● Exercise text:
*** Block opens ***

A poem-like novel about humans: Station Eleven

Hell is the absence of the people you long for.

I absolutely loved Station Eleven. It was one of the best books I have read this year. It’s poem-like; beautiful and touching.  If you asked me to describe this book with one word, I’d pick beautiful. It has artistic scenes where you feel like you’re watching a play with an amazing decor; or looking at an incredible painting. I was absolutely stunned by the talent of the writer, Emily St John Mantel, of Canada. She reminded me of another great Canadian writer -Margaret Atwood- with same talent of creating painting-like scenes in her stories which gets stamped in your memory,  leaves marks on you despite how many years ago you’ve read the book, you’ll always remember that moments in the story.   There are two scenes I will never forget in the story, however cannot dive into them as I don’t want to spoil anything for you.

But here is an example of her elegant writing:

“She didn’t remember what airplanes had looked like in flight but she did remember being inside one. The memory was sharper than most of her other memories from the time before, which she thought must mean that this had been very close to the end. She would have been seven or eight years old, and she’d gone to New York City with her mother, though she didn’t remember why. She remembered flying back to Toronto at night, her mother drinking a glass of something with ice cubes that clinked and caught the light. She remembered the drink but not her mother’s face. She’d pressed her forehead to the window and saw clusters and pinpoints of light in the darkness, scattered constellations linked by roads or alone. The beauty of it, the loneliness, the thought of all those people living out their lives, each porch light marking another house, another family.”

Anyway, let me explain what the book is about.

Station Eleven is a dystopia set in a post-apocalyptic world after a horrible disease, only a small percentage of world’s population survive. Although being set in an dystopian world, it is all about humanity, purely about human nature. The story revolves around a Traveling Symphony, a group of musicians wandering around remaining settlements.  People try to live, survive. So does art. So does the good in the people, and the evil.

*** Block closes ***

● Supplied data:
*** Block opens ***

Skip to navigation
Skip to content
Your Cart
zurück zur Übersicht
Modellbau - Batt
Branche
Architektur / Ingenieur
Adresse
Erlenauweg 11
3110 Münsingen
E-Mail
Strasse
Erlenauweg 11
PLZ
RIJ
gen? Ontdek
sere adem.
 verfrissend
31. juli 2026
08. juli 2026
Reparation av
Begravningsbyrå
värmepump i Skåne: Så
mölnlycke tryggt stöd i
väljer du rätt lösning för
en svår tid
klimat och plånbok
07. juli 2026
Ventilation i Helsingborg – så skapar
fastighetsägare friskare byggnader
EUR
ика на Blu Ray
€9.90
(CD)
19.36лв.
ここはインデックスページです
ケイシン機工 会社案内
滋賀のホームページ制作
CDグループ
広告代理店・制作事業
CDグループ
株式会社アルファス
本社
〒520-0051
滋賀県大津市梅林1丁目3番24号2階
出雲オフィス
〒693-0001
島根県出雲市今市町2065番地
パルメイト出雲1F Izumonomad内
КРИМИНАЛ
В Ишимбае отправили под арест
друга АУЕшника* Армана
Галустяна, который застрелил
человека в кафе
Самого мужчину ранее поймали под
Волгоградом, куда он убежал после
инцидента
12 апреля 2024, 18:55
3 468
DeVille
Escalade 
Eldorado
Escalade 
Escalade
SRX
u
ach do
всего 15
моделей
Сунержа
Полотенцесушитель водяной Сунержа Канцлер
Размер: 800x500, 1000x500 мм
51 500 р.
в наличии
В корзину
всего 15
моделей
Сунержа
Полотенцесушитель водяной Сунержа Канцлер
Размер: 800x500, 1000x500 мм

*** Block closes ***

● Set of tasks:
1. Answer these questions from the Station Eleven review:
(a) What single word would the reviewer pick to describe the book?
(b) In the quoted passage, which city does she fly back to at night?
(c) What does the story revolve around?
2. Write the next part of the Station Eleven review, picking up after its final sentence.

● Answers given:
1.
(a) Beautiful.
(b) Toronto.
(c) A Traveling Symphony, a group of musicians wandering around remaining settlements.

2.
The book opens at a theatre play. The lead role has a heart-attack, and collapses. Fake decor snow falls on him whilst he lies dead. Then nearly at the same time, a deadly virus starts killing people.

“And here, all momentum left him. He could go no farther. The theater tickets had been intended as a romantic gesture, a let’s-do-something-romantic-because-all-we-do-is-fight, and she’d abandoned him there, she’d left him onstage performing CPR on a dead actor and gone home, and now she wanted him to buy milk. Now that he’d stopped walking, Jeevan was cold. His toes were numb. All the magic of the storm had left him, and the happiness he’d felt a moment earlier was fading.”

We have multiple points of view, different timelines, different story lines. And there is another book in the story, of Station Eleven, a story inside the story.  Goes back and forth between past and future, and between characters. I am scared to reveal anything – I read this book without knowing anything about it and thoroughly enjoyed it, however there are some mild-spoilers in the book description and I don’t want to get into detail…

“The beauty of this world where almost everyone was gone. If hell is other people, what is a world with almost no people in it?”

If you liked this book, you will definitely love The Blind Assassin and The Heart Goes Last from Margaret Atwood.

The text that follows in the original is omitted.